Step 3: Get Usable Notes on Your Spec Script
Before you show your “hot off the press” spec scripts around town, you need to make sure they’re as good as you think they are. Find a minimum of three people that can give you “usable notes.” “Usable Notes” are notes that help you address problems in the script. This is also referred to as constructive criticism.
A note about notes: a note from your mother telling you how much she enjoyed the script is not a note. That is an opinion -- and of course your mother is going to like it. Frankly, opinions are useless. You need someone to read it who is a bit more qualified that can give you specifics on what’s not working and why. If you don’t have any friends who are in the “biz” then consider giving it to another comedy writer. You want them to be brutally honest with you.
If the story doesn’t seem feasible, or they say the character voices are way off, or your jokes aren’t funny enough, take heed. These are “usable notes” that will help you to create a better script on your journey to becoming a better writer.
Tip: It can be trying to hear someone tear your work apart. But if you can learn to remove any emotional attachment to your work and simply listen to the notes that are being given, you’ll be able to calmly discern which notes will help you to improve your script. Don’t justify why you did something. In fact, don’t say anything at all. Just listen to the notes as they’re being given – use what works for you and filter out what doesn’t. But remember, that if something isn’t coming across to your reader, it won’t help you to explain “what you meant.” If it’s not working, it’s not working – so consider fixing what might be broken.
Step 4: Pack up Your Specs and Move to Los Angeles
Unfortunately, Los Angeles is really the only place to be a TV comedy writer. Of course there are similar jobs in England and in Canada, but to work on 99% of all comedies on U.S. television, Los Angeles is where you have to be. Unlike writing for movies, your options for living anywhere other than Los Angeles are nil.
Step 5: Network
Most TV writing jobs are found through personal connections. Rare is the occasion that someone lands in Los Angeles with a script tucked under their arm and suddenly starts working in the TV biz. So, you need to start networking. Here are a few suggestions:
- Go to writer events – there are a number of events in Hollywood that are geared toward aspiring television and screenwriters. Whether it’s a screening, lecture or social event, you can find many of them advertised online or in the trade magazines.
- Take a Class – UCLA Extension, AFI and USC all offer high quality writing classes that will not only help you to improve your writing skills, but they’ll group you together with a number of like minded individuals. They’re also often taught by professional writers.
- Start a Writers Group – Through Craigslist.com, online chat rooms or even through local newspapers, you can identify other writers whom you might want to start meeting with on a regular basis. A writers group is not just a great networking tool, but it can help you get a host of constructive criticism on your writing.
- Take an Assistant Job – find a job working at one of the networks, studios or agencies as a low level staffer. By working as an assistant to a development executive, agent or producer, you’re not only learning valuable information about the business as a whole, but you’re developing relationships with people that have the power to help your budding writing career.
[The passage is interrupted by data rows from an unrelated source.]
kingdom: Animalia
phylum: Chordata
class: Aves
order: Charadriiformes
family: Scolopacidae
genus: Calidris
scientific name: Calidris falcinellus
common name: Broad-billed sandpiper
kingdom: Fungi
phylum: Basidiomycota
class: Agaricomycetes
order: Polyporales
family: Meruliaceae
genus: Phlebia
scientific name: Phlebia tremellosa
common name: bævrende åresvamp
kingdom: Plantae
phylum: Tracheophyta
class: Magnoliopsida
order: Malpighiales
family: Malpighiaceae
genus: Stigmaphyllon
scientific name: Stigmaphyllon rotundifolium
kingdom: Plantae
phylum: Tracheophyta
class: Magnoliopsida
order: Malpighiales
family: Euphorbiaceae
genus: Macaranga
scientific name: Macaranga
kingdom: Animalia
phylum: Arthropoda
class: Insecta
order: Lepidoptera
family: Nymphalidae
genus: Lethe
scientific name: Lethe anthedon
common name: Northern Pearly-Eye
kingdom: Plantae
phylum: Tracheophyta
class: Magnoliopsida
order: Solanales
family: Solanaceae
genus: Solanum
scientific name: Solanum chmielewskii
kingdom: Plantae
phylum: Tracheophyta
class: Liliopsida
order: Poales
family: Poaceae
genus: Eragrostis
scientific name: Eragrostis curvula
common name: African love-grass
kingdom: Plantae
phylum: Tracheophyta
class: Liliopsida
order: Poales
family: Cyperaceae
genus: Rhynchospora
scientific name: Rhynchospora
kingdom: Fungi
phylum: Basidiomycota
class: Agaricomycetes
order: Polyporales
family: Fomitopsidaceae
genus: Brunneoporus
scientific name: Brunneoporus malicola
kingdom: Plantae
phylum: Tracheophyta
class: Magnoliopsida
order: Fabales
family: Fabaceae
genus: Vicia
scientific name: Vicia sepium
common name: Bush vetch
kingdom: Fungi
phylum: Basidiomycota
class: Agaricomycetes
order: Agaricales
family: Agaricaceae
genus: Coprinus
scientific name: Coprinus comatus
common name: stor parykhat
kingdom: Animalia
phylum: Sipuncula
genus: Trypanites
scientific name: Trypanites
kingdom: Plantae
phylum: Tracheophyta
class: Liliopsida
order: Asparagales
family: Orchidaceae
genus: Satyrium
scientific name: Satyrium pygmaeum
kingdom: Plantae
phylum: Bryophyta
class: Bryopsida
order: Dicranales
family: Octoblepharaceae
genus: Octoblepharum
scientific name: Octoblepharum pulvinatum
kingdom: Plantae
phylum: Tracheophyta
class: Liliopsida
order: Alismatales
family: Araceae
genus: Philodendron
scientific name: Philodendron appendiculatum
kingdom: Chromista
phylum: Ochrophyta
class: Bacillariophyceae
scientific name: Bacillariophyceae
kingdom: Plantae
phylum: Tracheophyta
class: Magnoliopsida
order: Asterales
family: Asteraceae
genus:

- Consider Working as a Writer’s Assistant – Not that these jobs are easy to find, but many television writers began their careers as a Writer’s Assistant. The job is exactly that – working as an assistant to the writers. It will not only familiarize you with the process of writing for television, but you will be working directly with the writers on staff. You will be in direct communication with the people that might one day hire you as a writer.
Step 6: Getting an Agent
Now here’s the big catch-22 of Hollywood – to get an agent, you need to be a working writer and to become a working writer, you need an agent. Frustrating as that may seem, it’s not impossible to get an agent.
Randomly submitting your spec scripts to agencies has been known to work for some people, but it is both time consuming and expensive. Besides, most agencies have a policy against people blindly submitting material and in fact may either return the package to you or simply throw it away and never respond (this way they can say it was simply never received).
So, the easiest and most productive way to go about getting an agent is to focus a lot of your attention on steps 2, 3 and 5 above. Make sure you have spec scripts that are of the highest quality possible and that you’re networking any time you’re not writing. More than likely, you will soon come across someone who is in a position to help you.
Let me reiterate however, the importance of having your spec scripts in tip top shape. When the opportunity to have someone of importance read your scripts comes along, you’ll want them to be so impressed by your writing that they can’t possibly pass you up.